India: Crude sinks, spot gas volumes spurt


India: Crude sinks, spot gas volumes spurt

After nearly a year of falling demand for imported natural gas in India, gas-contracting and -supplying companies can finally look forward to better times as demand for spot natural gas is picking up.

If early signs are anything to go by, both Petronet LNG Ltd and Gujarat State Petronet Ltd (GSPL) have shown an uptick in volumes in natural gas sales in the first quarter of the financial year.

Petronet and GSPL are major natural gas suppliers in the country. While Petronet sources gas through imports in the form of liquefied natural gas (LNG), GSPL sources gas from its parent company Gujarat State Petroleum Corp. Ltd. Together the two companies supply close to 60 million metric standard cu. m per day (mmscmd) of gas, equivalent to 46% of India’s total gas demand.

With long-term contracts of these companies finding no takers, the recent jump in sales has come from the demand for spot LNG.

LNG is essentially a form of natural gas that is cooled and compressed to liquid form before transportation through tankers via seaborne trade.

This shift from long-term to spot contracts is a good signal for Petronet, GAIL (India) Ltd and GSPL, which have been trying to push spot natural gas volumes.

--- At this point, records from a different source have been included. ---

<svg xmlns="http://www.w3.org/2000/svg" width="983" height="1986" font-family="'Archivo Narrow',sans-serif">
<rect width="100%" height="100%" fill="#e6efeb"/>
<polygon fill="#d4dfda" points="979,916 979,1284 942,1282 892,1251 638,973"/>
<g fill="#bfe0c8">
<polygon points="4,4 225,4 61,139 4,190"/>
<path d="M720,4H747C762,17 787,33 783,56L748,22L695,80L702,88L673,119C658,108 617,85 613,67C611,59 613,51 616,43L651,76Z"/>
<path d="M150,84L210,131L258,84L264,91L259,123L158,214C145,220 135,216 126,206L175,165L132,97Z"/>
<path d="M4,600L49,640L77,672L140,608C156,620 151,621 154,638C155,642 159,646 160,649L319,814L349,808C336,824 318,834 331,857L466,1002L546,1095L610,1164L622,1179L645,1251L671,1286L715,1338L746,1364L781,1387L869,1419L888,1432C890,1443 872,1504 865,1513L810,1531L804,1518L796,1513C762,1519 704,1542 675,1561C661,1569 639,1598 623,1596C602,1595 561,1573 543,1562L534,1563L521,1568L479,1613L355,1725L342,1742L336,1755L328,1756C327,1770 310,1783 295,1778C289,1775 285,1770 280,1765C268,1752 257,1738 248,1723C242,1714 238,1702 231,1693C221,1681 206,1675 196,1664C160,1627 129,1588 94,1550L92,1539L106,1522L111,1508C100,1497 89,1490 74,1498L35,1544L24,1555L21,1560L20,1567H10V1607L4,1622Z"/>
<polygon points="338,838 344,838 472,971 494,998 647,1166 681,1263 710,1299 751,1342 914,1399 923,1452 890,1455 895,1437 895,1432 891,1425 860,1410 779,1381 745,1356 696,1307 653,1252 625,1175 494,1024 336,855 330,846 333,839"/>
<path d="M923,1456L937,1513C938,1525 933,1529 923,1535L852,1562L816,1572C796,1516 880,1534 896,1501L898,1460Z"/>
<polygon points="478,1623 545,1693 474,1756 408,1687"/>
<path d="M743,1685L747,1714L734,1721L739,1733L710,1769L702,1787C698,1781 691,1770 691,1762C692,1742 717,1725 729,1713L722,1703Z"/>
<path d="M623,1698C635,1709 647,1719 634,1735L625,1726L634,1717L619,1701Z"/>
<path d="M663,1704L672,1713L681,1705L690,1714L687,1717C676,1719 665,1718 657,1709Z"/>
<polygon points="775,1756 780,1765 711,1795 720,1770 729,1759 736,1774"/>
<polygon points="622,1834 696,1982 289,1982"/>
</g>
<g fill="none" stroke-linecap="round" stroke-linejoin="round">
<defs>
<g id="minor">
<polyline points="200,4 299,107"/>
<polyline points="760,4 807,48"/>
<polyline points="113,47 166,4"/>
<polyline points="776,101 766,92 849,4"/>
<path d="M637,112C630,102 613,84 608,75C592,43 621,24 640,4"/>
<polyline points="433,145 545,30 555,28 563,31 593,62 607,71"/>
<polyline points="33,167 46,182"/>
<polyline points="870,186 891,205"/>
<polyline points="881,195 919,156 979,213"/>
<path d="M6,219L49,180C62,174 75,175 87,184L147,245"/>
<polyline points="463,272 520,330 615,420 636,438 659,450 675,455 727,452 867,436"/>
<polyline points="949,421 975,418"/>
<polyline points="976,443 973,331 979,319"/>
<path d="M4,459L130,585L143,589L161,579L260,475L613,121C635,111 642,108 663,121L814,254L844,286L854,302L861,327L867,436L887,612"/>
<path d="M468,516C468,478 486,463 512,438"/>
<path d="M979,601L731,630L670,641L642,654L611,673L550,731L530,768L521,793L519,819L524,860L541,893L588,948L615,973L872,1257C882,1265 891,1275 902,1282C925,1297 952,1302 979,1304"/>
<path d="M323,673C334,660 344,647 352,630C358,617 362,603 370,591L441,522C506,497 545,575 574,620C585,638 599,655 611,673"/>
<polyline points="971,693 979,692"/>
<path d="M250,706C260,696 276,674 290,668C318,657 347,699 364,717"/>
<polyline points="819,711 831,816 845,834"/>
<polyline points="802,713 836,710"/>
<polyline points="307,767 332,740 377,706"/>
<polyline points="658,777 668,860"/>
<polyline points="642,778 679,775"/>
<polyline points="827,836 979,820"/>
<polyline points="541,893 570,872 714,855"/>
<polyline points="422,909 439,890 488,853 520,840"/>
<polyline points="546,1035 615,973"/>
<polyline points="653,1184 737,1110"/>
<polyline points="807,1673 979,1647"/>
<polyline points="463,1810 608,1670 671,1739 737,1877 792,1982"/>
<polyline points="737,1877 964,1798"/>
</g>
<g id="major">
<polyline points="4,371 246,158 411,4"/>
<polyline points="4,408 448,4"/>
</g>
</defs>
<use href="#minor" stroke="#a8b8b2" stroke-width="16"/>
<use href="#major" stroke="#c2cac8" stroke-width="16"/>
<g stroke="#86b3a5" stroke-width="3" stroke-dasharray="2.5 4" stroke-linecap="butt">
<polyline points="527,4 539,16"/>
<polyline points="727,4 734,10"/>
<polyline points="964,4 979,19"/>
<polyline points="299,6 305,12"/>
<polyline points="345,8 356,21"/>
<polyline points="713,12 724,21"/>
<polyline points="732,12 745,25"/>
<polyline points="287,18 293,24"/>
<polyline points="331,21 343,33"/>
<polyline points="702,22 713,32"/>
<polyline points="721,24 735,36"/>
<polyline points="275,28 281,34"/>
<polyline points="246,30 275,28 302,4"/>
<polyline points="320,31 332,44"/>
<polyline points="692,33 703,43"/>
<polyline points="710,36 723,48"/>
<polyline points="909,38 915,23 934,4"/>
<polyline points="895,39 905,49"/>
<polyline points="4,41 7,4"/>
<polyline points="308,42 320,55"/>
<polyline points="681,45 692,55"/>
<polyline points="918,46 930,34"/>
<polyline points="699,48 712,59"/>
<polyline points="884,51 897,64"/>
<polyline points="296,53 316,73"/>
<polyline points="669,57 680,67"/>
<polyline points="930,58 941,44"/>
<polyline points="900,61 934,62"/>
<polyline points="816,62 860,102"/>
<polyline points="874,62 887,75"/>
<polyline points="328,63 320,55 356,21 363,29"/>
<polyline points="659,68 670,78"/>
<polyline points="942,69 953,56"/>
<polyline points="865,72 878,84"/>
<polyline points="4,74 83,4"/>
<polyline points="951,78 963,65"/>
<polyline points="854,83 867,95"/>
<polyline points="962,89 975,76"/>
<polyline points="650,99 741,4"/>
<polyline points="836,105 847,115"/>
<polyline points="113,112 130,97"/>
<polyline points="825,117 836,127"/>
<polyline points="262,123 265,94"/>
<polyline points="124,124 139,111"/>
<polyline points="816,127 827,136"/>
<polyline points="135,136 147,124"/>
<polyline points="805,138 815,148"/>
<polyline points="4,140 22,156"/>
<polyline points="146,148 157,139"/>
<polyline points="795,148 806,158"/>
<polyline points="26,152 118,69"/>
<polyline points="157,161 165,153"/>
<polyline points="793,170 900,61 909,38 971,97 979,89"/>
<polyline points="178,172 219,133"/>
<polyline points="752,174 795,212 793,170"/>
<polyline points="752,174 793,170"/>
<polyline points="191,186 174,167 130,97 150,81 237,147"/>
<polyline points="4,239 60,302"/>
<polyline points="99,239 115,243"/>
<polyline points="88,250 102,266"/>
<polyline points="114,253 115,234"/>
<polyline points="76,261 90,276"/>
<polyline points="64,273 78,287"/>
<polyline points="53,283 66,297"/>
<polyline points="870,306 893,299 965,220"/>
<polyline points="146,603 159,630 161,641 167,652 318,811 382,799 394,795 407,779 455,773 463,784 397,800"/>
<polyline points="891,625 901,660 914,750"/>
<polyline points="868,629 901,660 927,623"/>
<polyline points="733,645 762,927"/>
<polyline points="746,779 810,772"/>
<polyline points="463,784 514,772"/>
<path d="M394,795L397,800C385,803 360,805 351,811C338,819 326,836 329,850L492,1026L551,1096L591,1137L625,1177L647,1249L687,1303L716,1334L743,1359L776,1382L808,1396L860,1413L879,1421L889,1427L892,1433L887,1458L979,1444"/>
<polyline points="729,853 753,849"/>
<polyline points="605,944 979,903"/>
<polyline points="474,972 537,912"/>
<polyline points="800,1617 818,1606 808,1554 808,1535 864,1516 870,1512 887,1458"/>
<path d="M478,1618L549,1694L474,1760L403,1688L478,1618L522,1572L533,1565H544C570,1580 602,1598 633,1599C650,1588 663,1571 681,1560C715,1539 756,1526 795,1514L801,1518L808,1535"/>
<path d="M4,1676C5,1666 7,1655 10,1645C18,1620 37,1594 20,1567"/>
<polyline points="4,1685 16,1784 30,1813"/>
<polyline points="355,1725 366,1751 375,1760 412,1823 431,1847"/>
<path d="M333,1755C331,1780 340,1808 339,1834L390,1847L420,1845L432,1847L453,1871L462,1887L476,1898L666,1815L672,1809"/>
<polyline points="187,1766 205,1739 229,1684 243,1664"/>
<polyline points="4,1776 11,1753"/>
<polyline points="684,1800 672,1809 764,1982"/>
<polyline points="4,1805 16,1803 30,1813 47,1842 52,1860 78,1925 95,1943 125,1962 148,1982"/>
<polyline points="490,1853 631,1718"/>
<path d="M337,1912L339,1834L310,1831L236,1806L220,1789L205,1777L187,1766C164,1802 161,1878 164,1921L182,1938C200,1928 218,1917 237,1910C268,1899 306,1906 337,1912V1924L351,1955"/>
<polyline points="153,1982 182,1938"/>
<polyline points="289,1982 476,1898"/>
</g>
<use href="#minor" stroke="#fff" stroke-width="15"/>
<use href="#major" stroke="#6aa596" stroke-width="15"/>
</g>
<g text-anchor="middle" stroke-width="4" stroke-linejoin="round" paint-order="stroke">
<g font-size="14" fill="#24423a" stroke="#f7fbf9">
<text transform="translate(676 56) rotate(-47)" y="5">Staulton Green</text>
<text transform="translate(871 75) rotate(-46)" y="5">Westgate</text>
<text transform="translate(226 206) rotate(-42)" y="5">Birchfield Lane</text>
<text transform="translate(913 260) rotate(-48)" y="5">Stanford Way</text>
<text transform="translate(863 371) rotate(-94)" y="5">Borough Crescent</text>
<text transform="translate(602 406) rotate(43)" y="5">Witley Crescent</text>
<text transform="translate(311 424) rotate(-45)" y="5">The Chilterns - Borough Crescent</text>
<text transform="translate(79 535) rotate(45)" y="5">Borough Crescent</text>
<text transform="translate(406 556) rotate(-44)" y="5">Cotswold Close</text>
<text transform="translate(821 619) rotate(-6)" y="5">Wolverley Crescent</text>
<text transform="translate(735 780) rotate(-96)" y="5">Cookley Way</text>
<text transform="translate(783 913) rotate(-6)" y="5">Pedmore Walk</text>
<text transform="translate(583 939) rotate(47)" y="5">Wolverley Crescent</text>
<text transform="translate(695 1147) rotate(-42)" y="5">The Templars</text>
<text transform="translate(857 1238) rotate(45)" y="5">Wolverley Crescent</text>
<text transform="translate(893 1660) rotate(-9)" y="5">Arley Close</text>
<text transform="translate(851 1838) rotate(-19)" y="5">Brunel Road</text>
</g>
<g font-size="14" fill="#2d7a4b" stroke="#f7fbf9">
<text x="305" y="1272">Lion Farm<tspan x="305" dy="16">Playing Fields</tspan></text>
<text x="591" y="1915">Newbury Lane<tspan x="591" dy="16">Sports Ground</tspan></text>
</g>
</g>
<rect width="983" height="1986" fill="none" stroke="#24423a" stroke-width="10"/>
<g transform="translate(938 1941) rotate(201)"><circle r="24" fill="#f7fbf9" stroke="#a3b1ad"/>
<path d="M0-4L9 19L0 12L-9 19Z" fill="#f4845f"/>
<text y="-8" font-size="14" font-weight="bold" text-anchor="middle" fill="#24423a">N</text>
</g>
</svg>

Most of these companies have been losing customers and running their pipeline and terminal capacities at lower utilization levels as customers postponed purchases of high-priced long-term natural gas. They were also building unwanted inventories of natural gas.

Imported natural gas can be bought by companies in two ways—through long-term contracts, whose price is fixed for a certain number of years, and on a spot basis, under which the price changes with the change in the price of crude.

For long-term contracts, which form the bulk of contracts of companies such as Gail and Petronet, the price continues to be around $12-14 per million metric British thermal unit (mmBtu) while spot LNG is currently priced at $8 per mmBtu.

“The price difference between the two has made many consumers postpone their offtakes from these (Petronet, GAIL and GSPL) companies in the past one year. However, we are seeing a shift in consumer preference from long term to spot, especially steel and power companies,” said Sushil Maroo, chief executive officer, Essar Energy Plc.

He said there has been a slight increase in demand from industrial customers for spot natural gas and this demand is expected to go up further after the monsoon.

Commenting on GSPL, analyst Jal Irani of Edelweiss Securities Ltd wrote in a report on 30 July that volumes for the company revived as refineries (Reliance Industries Ltd and Essar Oil Ltd) operated at higher utilization in the absence of major shutdowns during the quarter while taking advantage of continued weakness in spot LNG prices.

“Although there will be temporary shutdowns by refiners in Q2 FY16 (second quarter, fiscal year 2016), the management nevertheless expects volumes to remain robust,” he wrote in a separate report on 7 August.

For the quarter ended June, Petronet posted an increase of 86% quarter-on-quarter and 17% year-on-year in spot volumes. GSPL too posted a jump in spot volumes by 7% quarter-on-quarter and 9% year-on-year for the June quarter. Both companies posted results ahead of Street expectations in the quarter.

Gail posted a 17% drop in its net profit in the first quarter to Rs.424 crore.

The shift towards spot gas is expected to hold firm if crude oil continues to be at the current level of under $50 a barrel and this can lead to a further fall in spot prices, said Salil Garg, director, corporates, India Ratings and Research Pvt. Ltd.

“There is a certain stream of products in the fertilizer segment which was not viable at a price of $12 per mmBtu. But with spot prices coming down to $8 per mmBtu, companies are contemplating restarting units,” he said.

If prices continue to stay at current levels or go down even further, Garg said, a major spurt in demand can come from stranded gas-based power plants under the gas-pooling mechanism.

Under the mechanism, close to 9,000 megawatts (MW) of power is expected to be supplied with 10 mmscmd of gas , out of the total of 14,000MW in stranded gas-based capacity.

An analyst with a domestic brokerage, who did not want to be named due to company policy, said from the third quarter onwards, all the three companies—Petronet, Gail and GSPL—can clock higher spot volumes as demand increases from not only power companies, but also steel and cement makers.